(Limb landmark coordinates)
--- --- ---
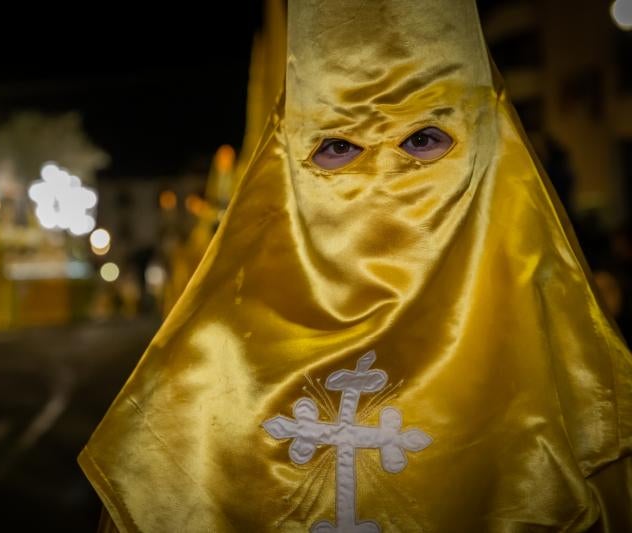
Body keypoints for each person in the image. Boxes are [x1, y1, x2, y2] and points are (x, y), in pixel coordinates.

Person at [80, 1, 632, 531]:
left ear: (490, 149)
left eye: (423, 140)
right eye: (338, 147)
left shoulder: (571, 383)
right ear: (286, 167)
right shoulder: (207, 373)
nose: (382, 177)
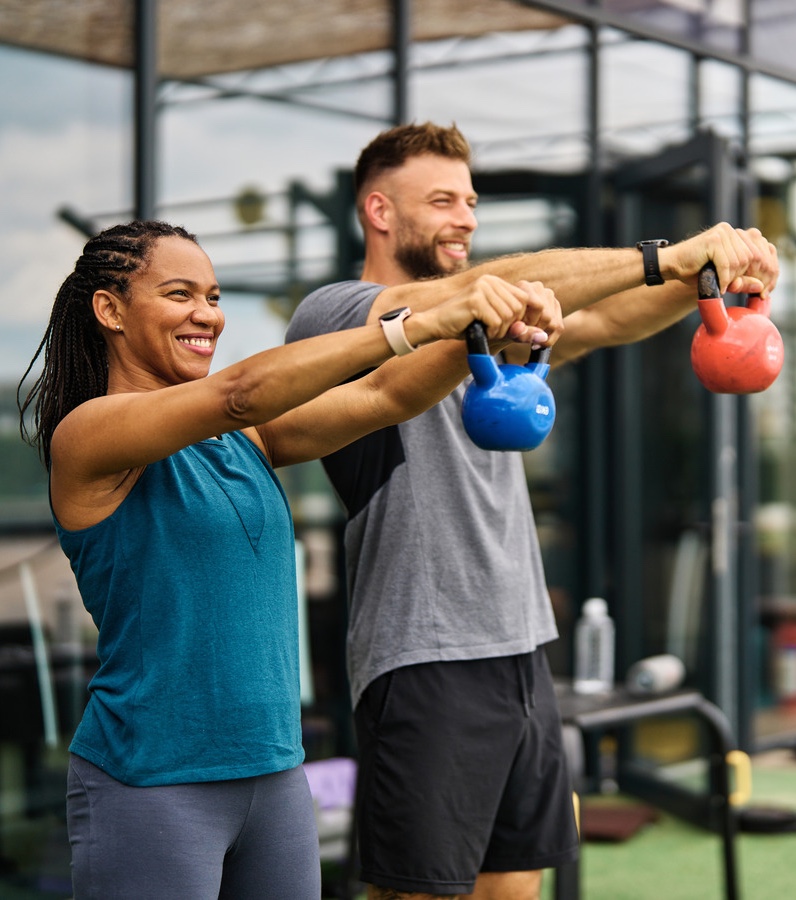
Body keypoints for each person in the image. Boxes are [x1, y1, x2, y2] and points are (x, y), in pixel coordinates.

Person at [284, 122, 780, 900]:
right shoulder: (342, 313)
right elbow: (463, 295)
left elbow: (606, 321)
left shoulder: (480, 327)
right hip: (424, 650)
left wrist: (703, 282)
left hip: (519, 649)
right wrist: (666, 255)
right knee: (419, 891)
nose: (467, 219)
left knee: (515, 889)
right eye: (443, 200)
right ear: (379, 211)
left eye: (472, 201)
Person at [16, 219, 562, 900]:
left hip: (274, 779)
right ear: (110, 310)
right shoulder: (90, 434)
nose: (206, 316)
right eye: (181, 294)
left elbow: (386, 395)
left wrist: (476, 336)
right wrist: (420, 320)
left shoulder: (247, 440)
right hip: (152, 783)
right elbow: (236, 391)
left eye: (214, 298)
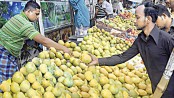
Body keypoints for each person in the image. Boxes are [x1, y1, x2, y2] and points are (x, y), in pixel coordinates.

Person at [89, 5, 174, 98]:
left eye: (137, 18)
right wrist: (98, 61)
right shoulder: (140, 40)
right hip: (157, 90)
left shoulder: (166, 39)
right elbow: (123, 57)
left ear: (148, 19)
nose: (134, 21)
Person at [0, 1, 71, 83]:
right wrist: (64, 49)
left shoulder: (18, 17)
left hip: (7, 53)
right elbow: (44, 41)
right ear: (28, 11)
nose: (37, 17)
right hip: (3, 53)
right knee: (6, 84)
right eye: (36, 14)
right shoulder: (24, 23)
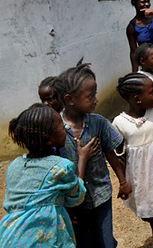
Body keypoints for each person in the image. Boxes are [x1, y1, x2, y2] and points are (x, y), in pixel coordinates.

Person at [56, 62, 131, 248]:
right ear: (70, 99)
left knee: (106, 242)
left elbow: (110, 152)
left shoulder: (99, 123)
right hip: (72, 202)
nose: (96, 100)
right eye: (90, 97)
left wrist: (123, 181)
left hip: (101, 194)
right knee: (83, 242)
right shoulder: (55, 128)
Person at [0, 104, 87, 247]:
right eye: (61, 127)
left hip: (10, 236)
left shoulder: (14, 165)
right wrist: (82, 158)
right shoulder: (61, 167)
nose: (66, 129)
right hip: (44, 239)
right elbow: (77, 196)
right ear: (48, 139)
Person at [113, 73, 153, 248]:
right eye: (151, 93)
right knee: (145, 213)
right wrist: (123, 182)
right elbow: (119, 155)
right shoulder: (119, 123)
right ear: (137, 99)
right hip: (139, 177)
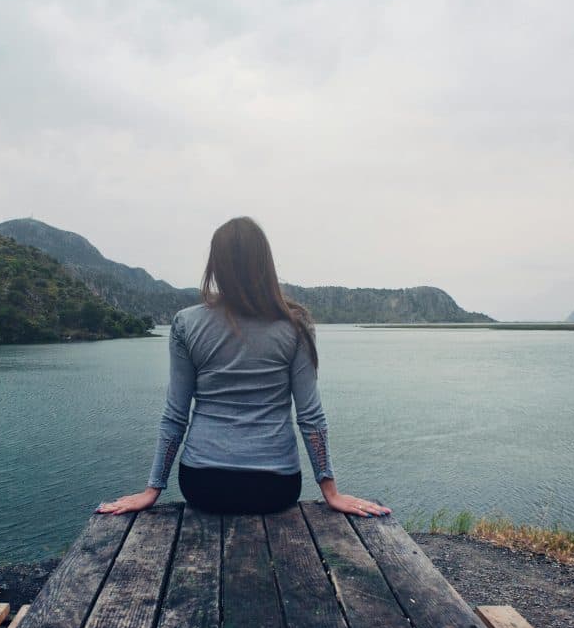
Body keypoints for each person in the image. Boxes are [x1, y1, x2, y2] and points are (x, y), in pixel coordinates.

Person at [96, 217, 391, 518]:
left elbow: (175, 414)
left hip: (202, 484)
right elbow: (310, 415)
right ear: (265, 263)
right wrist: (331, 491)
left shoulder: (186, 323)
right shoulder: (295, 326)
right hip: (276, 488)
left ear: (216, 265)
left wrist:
--- --- ---
Nothing but the records above, retyped exactly and stripped of images, should appear in the answer.

> Written reply
Body keypoints for each person in the image. Boxes are [x1, y1, x2, y2] and points are (x, y), in pixel coordinates.

Person at [80, 1, 632, 531]:
left ear: (490, 149)
left eye: (423, 140)
right eye: (338, 147)
left shoulder: (571, 383)
right ear: (286, 167)
right shoulder: (207, 373)
nose: (382, 177)
Body keypoints for each person in the image. Boxes are [x1, y1, x2, y2] and points are (x, y), in pixel coordinates.

Person at [284, 122, 780, 900]:
right shoulder: (342, 313)
right elbow: (463, 295)
left elbow: (606, 321)
left shoulder: (480, 327)
right hip: (424, 650)
left wrist: (703, 282)
left hip: (519, 649)
right wrist: (666, 255)
right knee: (419, 891)
nose: (467, 219)
left knee: (515, 889)
right eye: (443, 200)
right ear: (379, 211)
left eye: (472, 201)
Person at [16, 219, 562, 900]:
left hip: (274, 779)
right ear: (110, 310)
right shoulder: (90, 434)
nose: (206, 316)
right eye: (181, 294)
left elbow: (386, 395)
left wrist: (476, 336)
right wrist: (420, 320)
left shoulder: (247, 440)
right hip: (152, 783)
right elbow: (236, 391)
left eye: (214, 298)
Body keypoints for each person in the image. Boxes are [x1, y1, x2, y2] and points are (x, y), in pixel coordinates.

Person at [89, 5, 174, 98]:
left eye: (137, 18)
right wrist: (98, 61)
right shoulder: (140, 40)
right hip: (157, 90)
left shoulder: (166, 39)
right elbow: (123, 57)
left ear: (148, 19)
nose: (134, 21)
Person at [0, 1, 71, 83]:
right wrist: (64, 49)
left shoulder: (18, 17)
left hip: (7, 53)
right elbow: (44, 41)
right ear: (28, 11)
nose: (37, 17)
right hip: (3, 53)
right knee: (6, 84)
right eye: (36, 14)
right shoulder: (24, 23)
Body keypoints for each person in the image. Boxes are [x1, y1, x2, y2] and points are (x, y), in pixel coordinates.

Person at [56, 62, 131, 248]:
right ear: (70, 99)
left knee: (106, 242)
left elbow: (110, 152)
left shoulder: (99, 123)
right hip: (72, 202)
nose: (96, 100)
right eye: (90, 97)
left wrist: (123, 181)
left hip: (101, 194)
right knee: (83, 242)
right shoulder: (55, 128)
Person at [0, 104, 87, 247]:
right eye: (61, 127)
left hip: (10, 236)
left shoulder: (14, 165)
right wrist: (82, 158)
right shoulder: (61, 167)
nose: (66, 129)
right hip: (44, 239)
right elbow: (77, 196)
right ear: (48, 139)
Person at [113, 73, 153, 248]:
right eye: (151, 93)
right knee: (145, 213)
right wrist: (123, 182)
right elbow: (119, 155)
right shoulder: (119, 123)
right ear: (137, 99)
right hip: (139, 177)
Body keypoints for each person in the image. Boxes are [x1, y1, x2, y2] and points are (x, y), in pixel coordinates.

Person at [96, 217, 391, 518]:
left elbow: (175, 414)
left hip: (202, 484)
right elbow: (310, 415)
right ear: (265, 263)
right wrist: (331, 491)
left shoulder: (186, 323)
right shoulder: (295, 326)
right hip: (276, 488)
left ear: (216, 265)
left wrist:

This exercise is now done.